Mantan Menteri Pendidikan, Kebudayaan, Riset, dan Teknologi (Mendikbudristek) Nadiem Makarim menyatakan keyakinannya bahwa Jaksa Penuntut Umum (JPU) gagal membuktikan adanya aliran uang kepada dirinya dalam kasus pengadaan laptop Chromebook. Menurut Nadiem, jaksa kemudian menggunakan istilah white collar crime atau kejahatan kerah putih karena tidak menemukan bukti adanya keuntungan pribadi.
Nadiem: Tidak Ada Bukti Keuntungan Pribadi
Usai mendengar replik tim jaksa di Pengadilan Tindak Pidana Korupsi (Tipikor) Jakarta pada Selasa (9/6/2026), Nadiem mengungkapkan kebingungannya. "Jadi narasi yang tadi dalam replik itu bukan narasi awal. Sekarang ceritanya mengenai white-collar crime. Sudah dibuktikan bahwa tidak ada keuntungan pribadi sama sekali. Tidak ada satu pun laporan PPATK mengenai penerimaan uang maupun saham dari semua instansi yang terkait," ujar Nadiem.
Nadiem menegaskan bahwa tidak ada bukti yang menunjukkan dirinya menerima keuntungan apa pun dari pengadaan tersebut. Namun, ia menyayangkan bahwa ketiadaan bukti justru dijadikan dasar untuk menuding dirinya sengaja menyembunyikan tindak pidana korupsi. "Itu (tidak adanya bukti) dijadikan bukti terhadap saya, betapa cerdasnya saya menyembunyikan korupsi itu. Bisa bayangkan enggak? Jadi karena tidak ditemukan bukti, sekarang narasinya berubah. Nah itu buktinya, karena tidak ada bukti, berarti Nadiem sangat cerdas menyembunyikannya," jelas Nadiem.
Ia mengaku bingung harus membela diri dengan cara apa jika ketiadaan bukti justru dianggap sebagai bukti yang memberatkan dirinya. "Jadi bagaimana saya mau membela diri sendiri? Tidak adanya bukti tersebut dijadikan bukti. Tanpa penjelasan, tanpa bukti apa pun," tegasnya.

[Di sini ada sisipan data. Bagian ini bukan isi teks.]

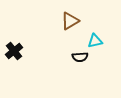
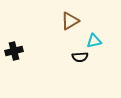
cyan triangle: moved 1 px left
black cross: rotated 24 degrees clockwise
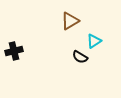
cyan triangle: rotated 21 degrees counterclockwise
black semicircle: rotated 35 degrees clockwise
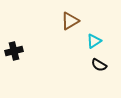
black semicircle: moved 19 px right, 8 px down
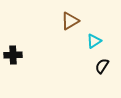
black cross: moved 1 px left, 4 px down; rotated 12 degrees clockwise
black semicircle: moved 3 px right, 1 px down; rotated 91 degrees clockwise
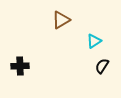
brown triangle: moved 9 px left, 1 px up
black cross: moved 7 px right, 11 px down
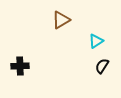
cyan triangle: moved 2 px right
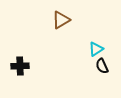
cyan triangle: moved 8 px down
black semicircle: rotated 56 degrees counterclockwise
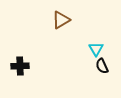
cyan triangle: rotated 28 degrees counterclockwise
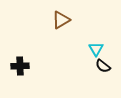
black semicircle: moved 1 px right; rotated 28 degrees counterclockwise
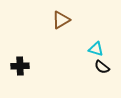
cyan triangle: rotated 42 degrees counterclockwise
black semicircle: moved 1 px left, 1 px down
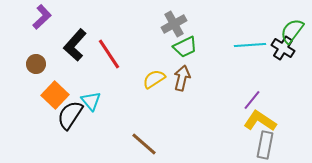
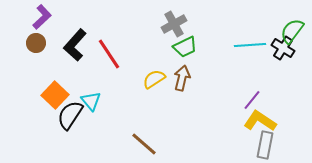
brown circle: moved 21 px up
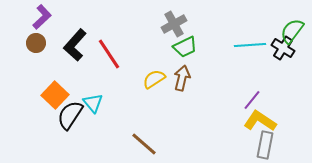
cyan triangle: moved 2 px right, 2 px down
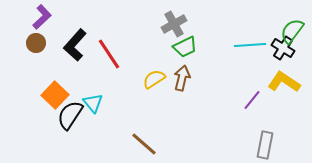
yellow L-shape: moved 24 px right, 39 px up
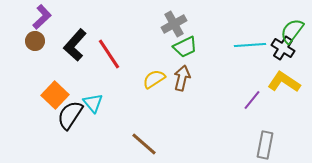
brown circle: moved 1 px left, 2 px up
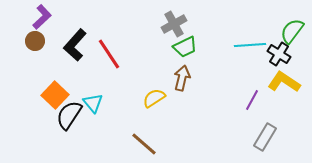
black cross: moved 4 px left, 6 px down
yellow semicircle: moved 19 px down
purple line: rotated 10 degrees counterclockwise
black semicircle: moved 1 px left
gray rectangle: moved 8 px up; rotated 20 degrees clockwise
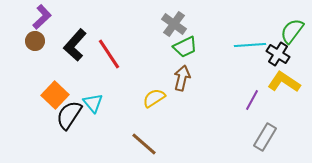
gray cross: rotated 25 degrees counterclockwise
black cross: moved 1 px left
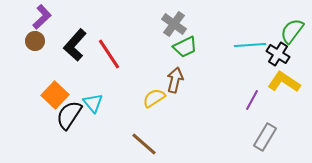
brown arrow: moved 7 px left, 2 px down
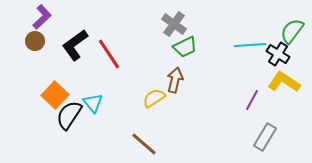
black L-shape: rotated 12 degrees clockwise
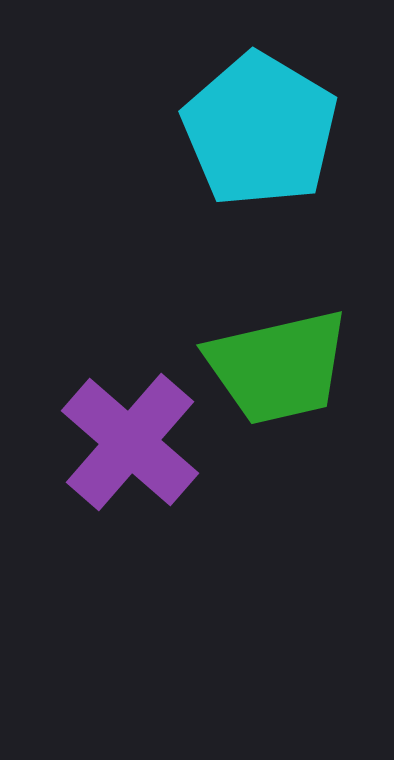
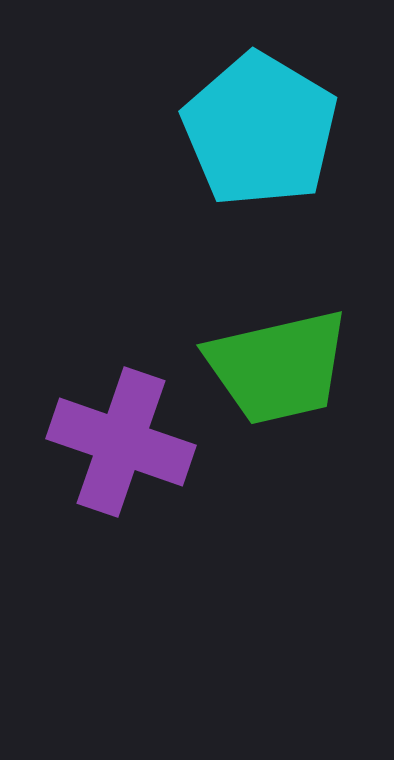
purple cross: moved 9 px left; rotated 22 degrees counterclockwise
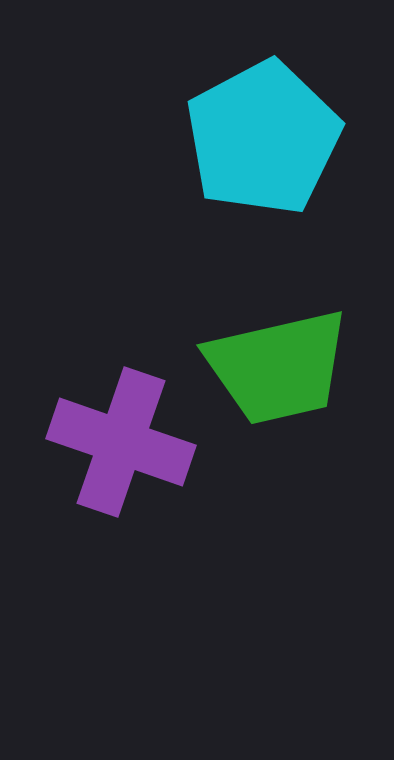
cyan pentagon: moved 3 px right, 8 px down; rotated 13 degrees clockwise
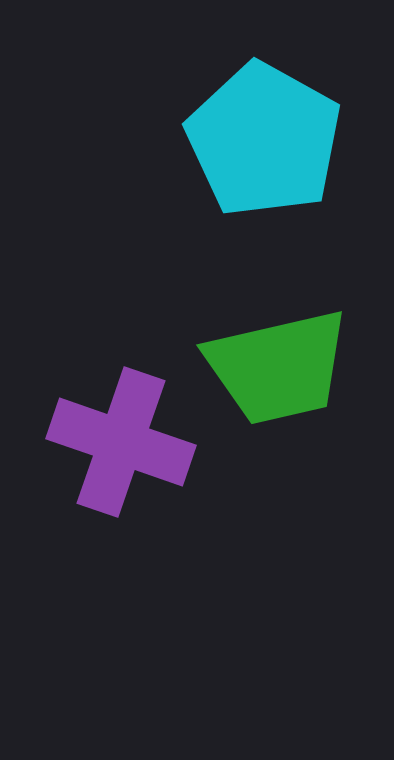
cyan pentagon: moved 1 px right, 2 px down; rotated 15 degrees counterclockwise
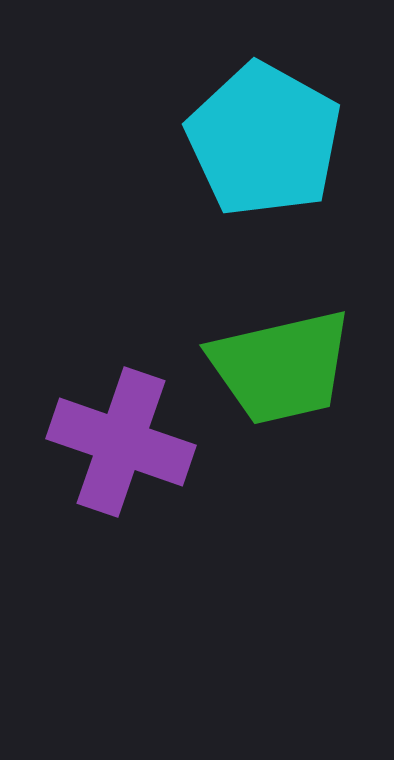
green trapezoid: moved 3 px right
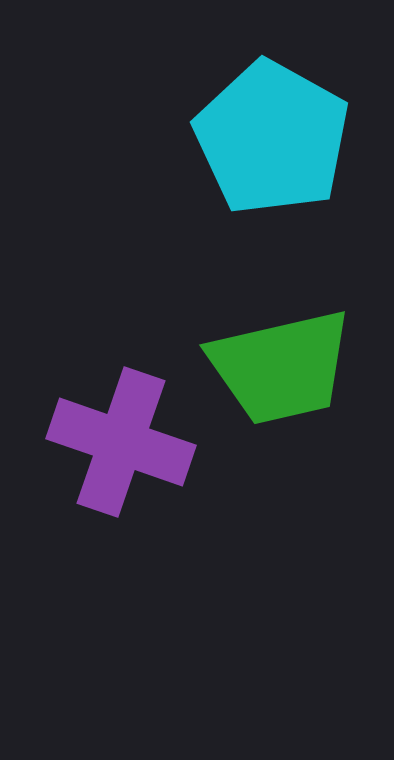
cyan pentagon: moved 8 px right, 2 px up
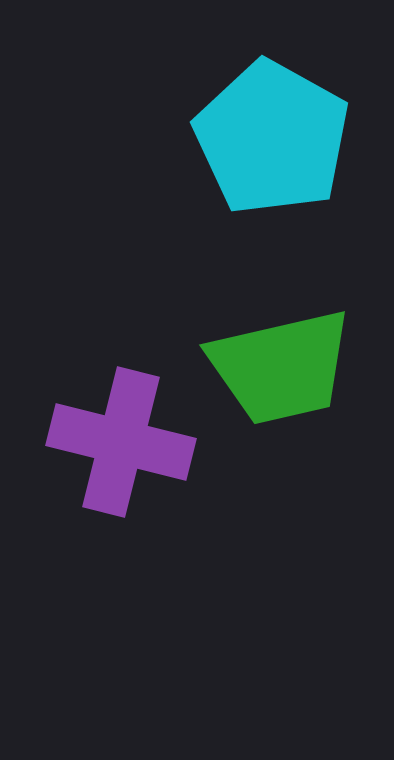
purple cross: rotated 5 degrees counterclockwise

Jaksa Singgung White Collar Crime
Dalam salah satu poin repliknya, jaksa menyinggung soal kejahatan white collar crime. "White collar crime merupakan kejahatan yang dilakukan seseorang dengan tingkat sosial tinggi dan terhormat dalam pekerjaannya. Kejahatan ini tidak hanya korupsi, tetapi ada juga kejahatan lainnya seperti kejahatan jabatan, kejahatan ekonomi, hingga kejahatan korporasi," kata jaksa di Pengadilan Tipikor, Selasa (9/6/2026).
Jaksa melanjutkan, meski sama-sama korupsi, saat ini modus kejahatan white collar crime yang primitif mulai ditinggalkan. "Dan naik kasta menjadi kejahatan invisible," ujarnya.
Nadiem sendiri merasa heran dengan logika jaksa tersebut. Ia menilai bahwa justru karena tidak ada bukti, jaksa mengubah narasi menjadi white collar crime yang sulit dibuktikan. Hal ini membuatnya semakin sulit untuk membela diri di persidangan.